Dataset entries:
-- -- --

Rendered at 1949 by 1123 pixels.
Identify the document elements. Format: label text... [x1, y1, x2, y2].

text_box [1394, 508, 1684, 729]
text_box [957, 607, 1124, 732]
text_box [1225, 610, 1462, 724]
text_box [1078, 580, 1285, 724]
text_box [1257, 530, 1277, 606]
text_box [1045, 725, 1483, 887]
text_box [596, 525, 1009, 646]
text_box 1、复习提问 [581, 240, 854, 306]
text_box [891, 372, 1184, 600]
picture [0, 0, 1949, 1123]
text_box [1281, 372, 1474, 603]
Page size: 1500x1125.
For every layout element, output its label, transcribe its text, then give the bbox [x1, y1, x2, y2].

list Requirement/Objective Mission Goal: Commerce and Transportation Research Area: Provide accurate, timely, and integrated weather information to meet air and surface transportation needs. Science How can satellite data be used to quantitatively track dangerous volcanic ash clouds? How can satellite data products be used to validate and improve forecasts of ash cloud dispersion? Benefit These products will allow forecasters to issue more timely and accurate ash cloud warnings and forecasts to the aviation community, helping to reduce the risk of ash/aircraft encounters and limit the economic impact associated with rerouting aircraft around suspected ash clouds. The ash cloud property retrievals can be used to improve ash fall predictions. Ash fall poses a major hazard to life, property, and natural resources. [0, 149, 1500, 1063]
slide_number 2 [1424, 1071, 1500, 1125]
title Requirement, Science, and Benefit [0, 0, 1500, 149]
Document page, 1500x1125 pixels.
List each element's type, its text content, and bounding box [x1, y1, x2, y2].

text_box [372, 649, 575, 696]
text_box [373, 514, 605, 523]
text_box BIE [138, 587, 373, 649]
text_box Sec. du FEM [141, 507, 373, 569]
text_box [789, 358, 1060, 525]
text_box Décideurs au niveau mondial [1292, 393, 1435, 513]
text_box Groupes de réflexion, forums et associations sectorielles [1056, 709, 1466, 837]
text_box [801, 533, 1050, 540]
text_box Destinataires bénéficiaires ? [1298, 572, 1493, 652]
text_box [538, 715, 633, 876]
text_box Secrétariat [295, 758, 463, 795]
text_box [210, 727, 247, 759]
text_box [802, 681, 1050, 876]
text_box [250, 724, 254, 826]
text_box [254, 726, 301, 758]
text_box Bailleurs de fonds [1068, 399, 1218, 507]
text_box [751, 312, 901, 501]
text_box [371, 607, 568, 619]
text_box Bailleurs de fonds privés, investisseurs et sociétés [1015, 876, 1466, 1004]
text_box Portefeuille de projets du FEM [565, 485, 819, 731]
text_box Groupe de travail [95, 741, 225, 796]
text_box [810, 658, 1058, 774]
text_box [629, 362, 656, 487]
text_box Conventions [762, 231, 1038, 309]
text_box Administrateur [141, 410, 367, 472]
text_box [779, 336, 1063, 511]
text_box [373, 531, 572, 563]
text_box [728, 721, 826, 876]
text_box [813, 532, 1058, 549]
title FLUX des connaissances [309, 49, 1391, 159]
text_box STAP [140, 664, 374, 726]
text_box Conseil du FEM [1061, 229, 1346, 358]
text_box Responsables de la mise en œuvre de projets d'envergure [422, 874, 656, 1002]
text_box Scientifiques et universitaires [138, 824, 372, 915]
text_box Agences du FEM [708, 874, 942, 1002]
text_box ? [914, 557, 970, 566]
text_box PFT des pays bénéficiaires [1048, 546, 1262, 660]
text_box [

-- -- --

Task description -> The expected output is an exact copy of all the records above.

Completed task ->
Rendered at 1949 by 1123 pixels.
Identify the document elements. Format: label text... [x1, y1, x2, y2].

text_box [1394, 508, 1684, 729]
text_box [957, 607, 1124, 732]
text_box [1225, 610, 1462, 724]
text_box [1078, 580, 1285, 724]
text_box [1257, 530, 1277, 606]
text_box [1045, 725, 1483, 887]
text_box [596, 525, 1009, 646]
text_box 1、复习提问 [581, 240, 854, 306]
text_box [891, 372, 1184, 600]
picture [0, 0, 1949, 1123]
text_box [1281, 372, 1474, 603]
Page size: 1500x1125.
For every layout element, output its label, transcribe its text, then give the bbox [x1, y1, x2, y2].

list Requirement/Objective Mission Goal: Commerce and Transportation Research Area: Provide accurate, timely, and integrated weather information to meet air and surface transportation needs. Science How can satellite data be used to quantitatively track dangerous volcanic ash clouds? How can satellite data products be used to validate and improve forecasts of ash cloud dispersion? Benefit These products will allow forecasters to issue more timely and accurate ash cloud warnings and forecasts to the aviation community, helping to reduce the risk of ash/aircraft encounters and limit the economic impact associated with rerouting aircraft around suspected ash clouds. The ash cloud property retrievals can be used to improve ash fall predictions. Ash fall poses a major hazard to life, property, and natural resources. [0, 149, 1500, 1063]
slide_number 2 [1424, 1071, 1500, 1125]
title Requirement, Science, and Benefit [0, 0, 1500, 149]
Document page, 1500x1125 pixels.
List each element's type, its text content, and bounding box [x1, y1, x2, y2].

text_box [372, 649, 575, 696]
text_box [373, 514, 605, 523]
text_box BIE [138, 587, 373, 649]
text_box Sec. du FEM [141, 507, 373, 569]
text_box [789, 358, 1060, 525]
text_box Décideurs au niveau mondial [1292, 393, 1435, 513]
text_box Groupes de réflexion, forums et associations sectorielles [1056, 709, 1466, 837]
text_box [801, 533, 1050, 540]
text_box Destinataires bénéficiaires ? [1298, 572, 1493, 652]
text_box [538, 715, 633, 876]
text_box Secrétariat [295, 758, 463, 795]
text_box [210, 727, 247, 759]
text_box [802, 681, 1050, 876]
text_box [250, 724, 254, 826]
text_box [254, 726, 301, 758]
text_box Bailleurs de fonds [1068, 399, 1218, 507]
text_box [751, 312, 901, 501]
text_box [371, 607, 568, 619]
text_box Bailleurs de fonds privés, investisseurs et sociétés [1015, 876, 1466, 1004]
text_box Portefeuille de projets du FEM [565, 485, 819, 731]
text_box Groupe de travail [95, 741, 225, 796]
text_box [810, 658, 1058, 774]
text_box [629, 362, 656, 487]
text_box Conventions [762, 231, 1038, 309]
text_box Administrateur [141, 410, 367, 472]
text_box [779, 336, 1063, 511]
text_box [373, 531, 572, 563]
text_box [728, 721, 826, 876]
text_box [813, 532, 1058, 549]
title FLUX des connaissances [309, 49, 1391, 159]
text_box STAP [140, 664, 374, 726]
text_box Conseil du FEM [1061, 229, 1346, 358]
text_box Responsables de la mise en œuvre de projets d'envergure [422, 874, 656, 1002]
text_box Scientifiques et universitaires [138, 824, 372, 915]
text_box Agences du FEM [708, 874, 942, 1002]
text_box ? [914, 557, 970, 566]
text_box PFT des pays bénéficiaires [1048, 546, 1262, 660]
text_box [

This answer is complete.